NPR's weird science
My blood pressure ticked upward this morning as I lay in bed listening to NPR. They had a segment on the Dover, PA, Intelligent Design case. Problem is, they had Barbara Bradley-Hagerty, their religion correspondent, cover it, and in Maslov's science classroom, she gets low marks.
First, she repeated without qualification the creationists' mantra that "Evolution is a theory, not fact." This perpetuates the popular misunderstanding of what constitutes a scientific theory. Used colloquially, theory can mean "speculation" or "conjecture." But a theory, as scientists use the word, is a well-tested model that explains observed phenomena. All scientific facts are provisional, awaiting counterexample; a theory is the closest thing science has to a fact. New theories that have not faced much challenge are often thought of as weak, but theories such as Darwinian Evolution that have withstood close scrutiny over a long period of time are considered strong.

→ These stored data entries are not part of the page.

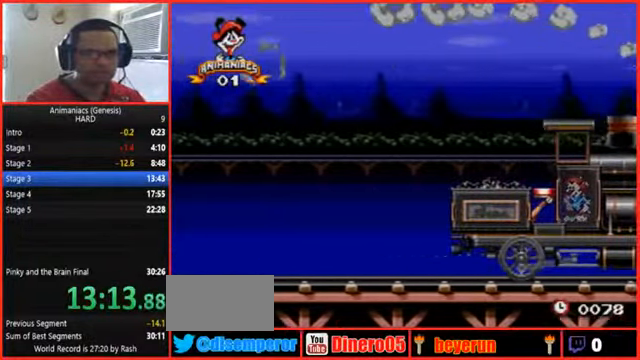
{"dt_ms": 500, "buttons": [], "events": []}
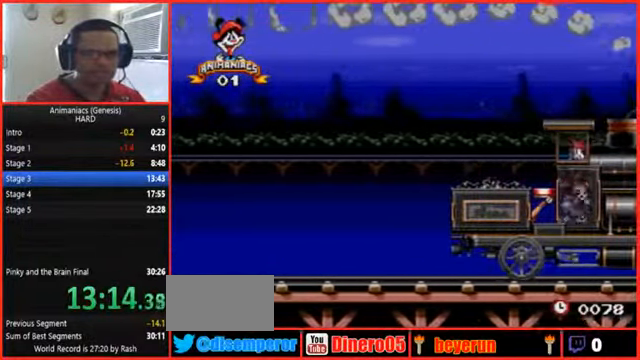
{"dt_ms": 500, "buttons": ["DPAD_LEFT"], "events": [[33, "DPAD_LEFT", "down"]]}
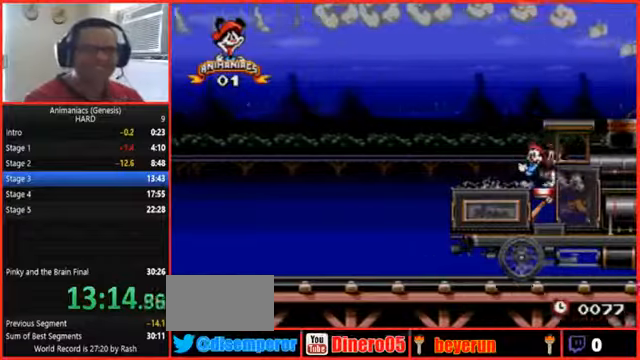
{"dt_ms": 1000, "buttons": [], "events": [[234, "DPAD_LEFT", "up"], [334, "DPAD_LEFT", "down"], [634, "DPAD_LEFT", "up"]]}
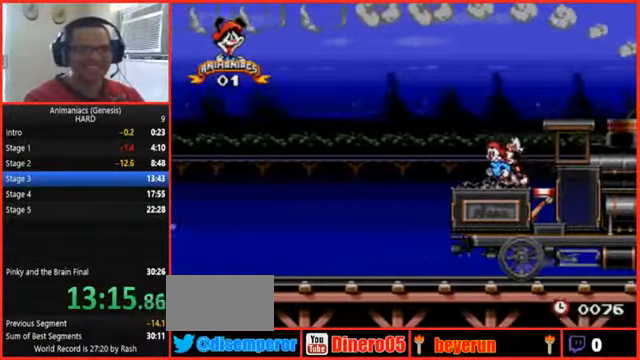
{"dt_ms": 500, "buttons": [], "events": []}
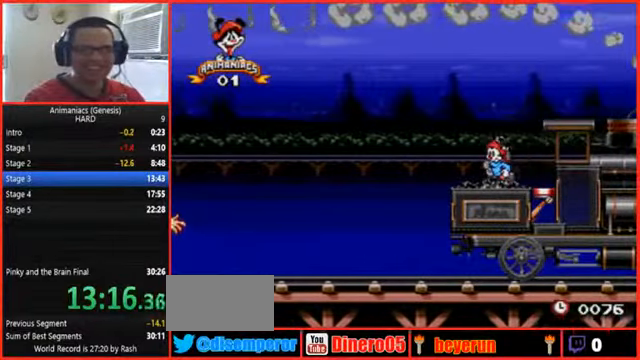
{"dt_ms": 500, "buttons": [], "events": []}
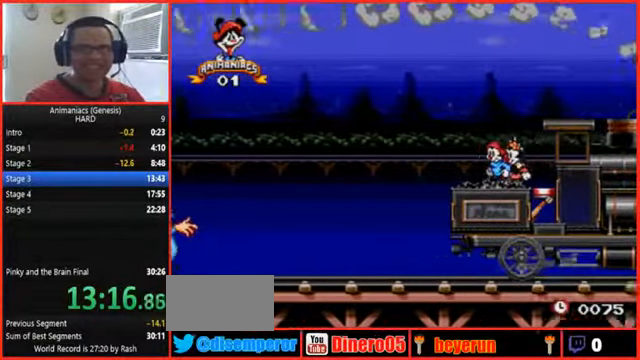
{"dt_ms": 500, "buttons": [], "events": []}
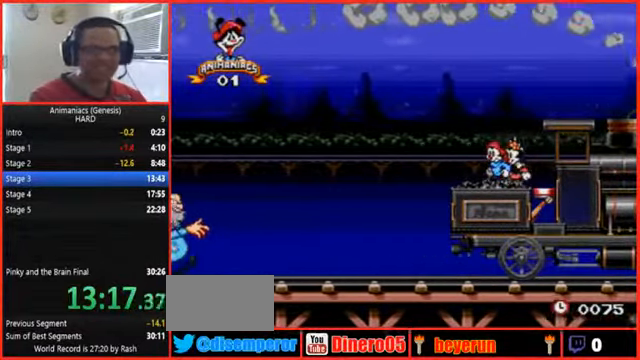
{"dt_ms": 500, "buttons": [], "events": []}
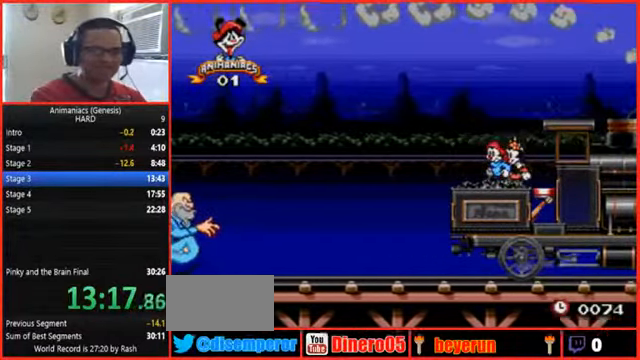
{"dt_ms": 500, "buttons": [], "events": []}
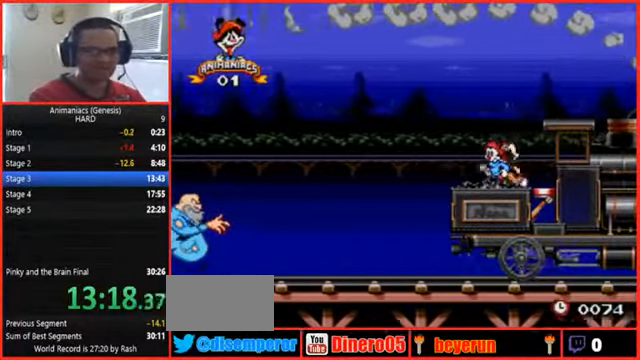
{"dt_ms": 500, "buttons": [], "events": []}
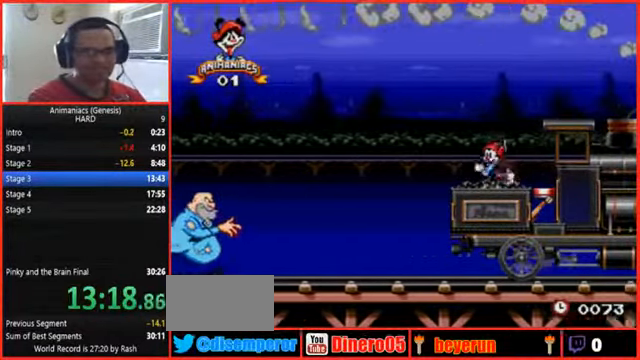
{"dt_ms": 1000, "buttons": [], "events": [[500, "SELECT", "down"], [567, "SELECT", "up"]]}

The other thing that annoyed me about the NPR piece is that a pollster was cited as having found that a majority of Americans support the teaching of both Intelligent Design and Darwinian Evolution in the classroom; therefore, Bradley-Hagerty suggested, teaching both "theories" constitutes good education. Wrong! Science is not a popularity contest. Intelligent Design asks questions that are not scientific in nature. It is not science, and it is not an appropriate subject for a science class, particularly if taught as a competing theory. The poll only demonstrates its respondents' ignorance on scientific matters.